Jeżdżąc dużo po Polsce i świecie mam okazję podglądać ciekawe rozwiązania. Takimi może być wyznaczanie na istniejących szerokich chodnikach bądź ulicach pasów dróg rowerowych (szybkie i tanie rozwiązanie zwiększające w dużym stopniu liczbę dróg rowerowych), tak jak to się dzieje np. w Warszawie. Przy okazji budowy nowych dróg, wyraźniejsze rozgraniczanie chodników od dróg rowerowych (często chodniki są budowane z kostki i przez to mniej atrakcyjne dla pieszych niż kolorowa asfaltowa ścieżka). Wiele ciekawych rozwiązań można znaleźć w Wiedniu i Frankfurcie nad Menem, gdzie miałem okazję mieszkać i również dojeżdżać do pracy rowerem.

5. Czy rowerzyści powinni mieć głos w sprawach infrastruktury rowerowej? Jak zamierza Pan to ułatwić/zorganizować, aby ich opinia była brana pod uwagę?

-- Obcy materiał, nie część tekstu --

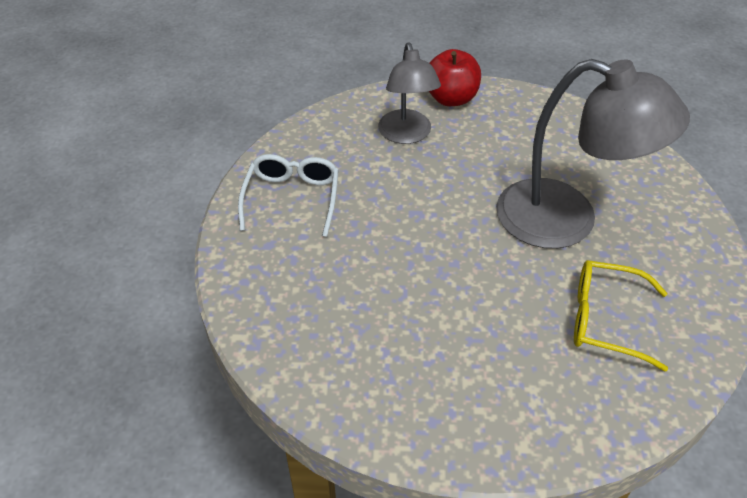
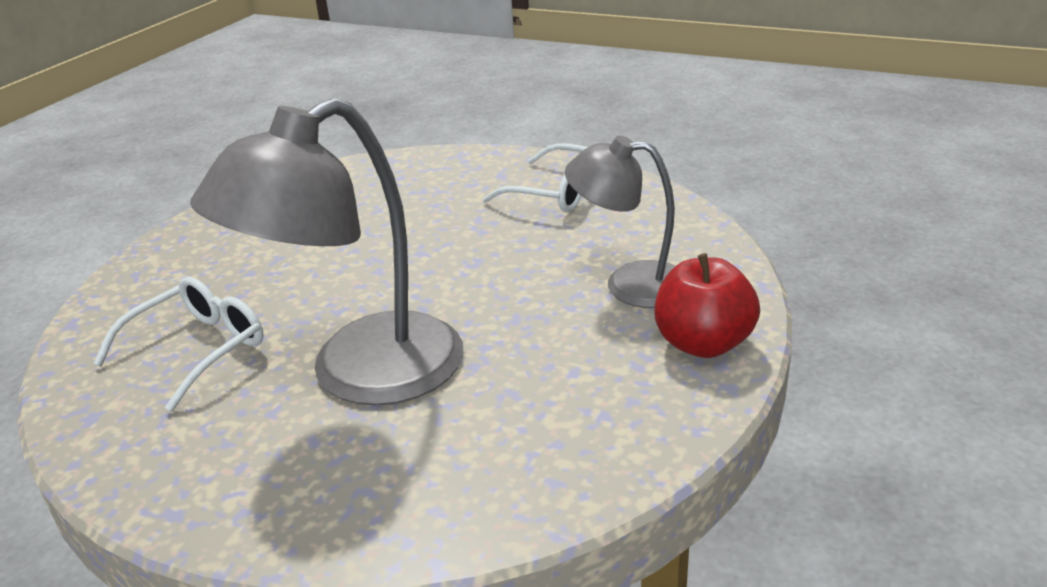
camera: 115 degrees right, 15 degrees down
yellow glasses [574,260,668,372] -> white glasses [94,277,263,411]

Zdecydowanie uważam, że rowerzyści powinni mieć głos przy okazji rozwiązań komunikacyjnych. Powinno to się odbywać na zasadzie otwartych konsultacji społecznych planowanych zamierzeń, w których uczestniczyć powinni móc wszyscy mieszkańcy i zainteresowane organizacje. Długofalowo zaś, w zakresie rozwiązań rowerowych, miasto powinno uzgodnić strategię rozwoju infrastruktury rowerowej i organizacji transportu rowerowego w mieście.

6. Czy zamierza Pan przyjeżdżać do pracy rowerem i ułatwić to innym pracownikom Urzędu Miasta i Radnym?

Obecnie mieszkam w zasięgu drogi pieszej do urzędu, natomiast jak najbardziej zamierzam umożliwiać pracownikom – i zachęcać ich – do korzystania z transportu rowerowego. W miarę możliwości technicznych powinno być zorganizowane miejsce do parkowania rowerów w miejscu zadaszonym w pobliżu urzędów.

W razie jakichkolwiek dalszych pytań, jestem do dyspozycji.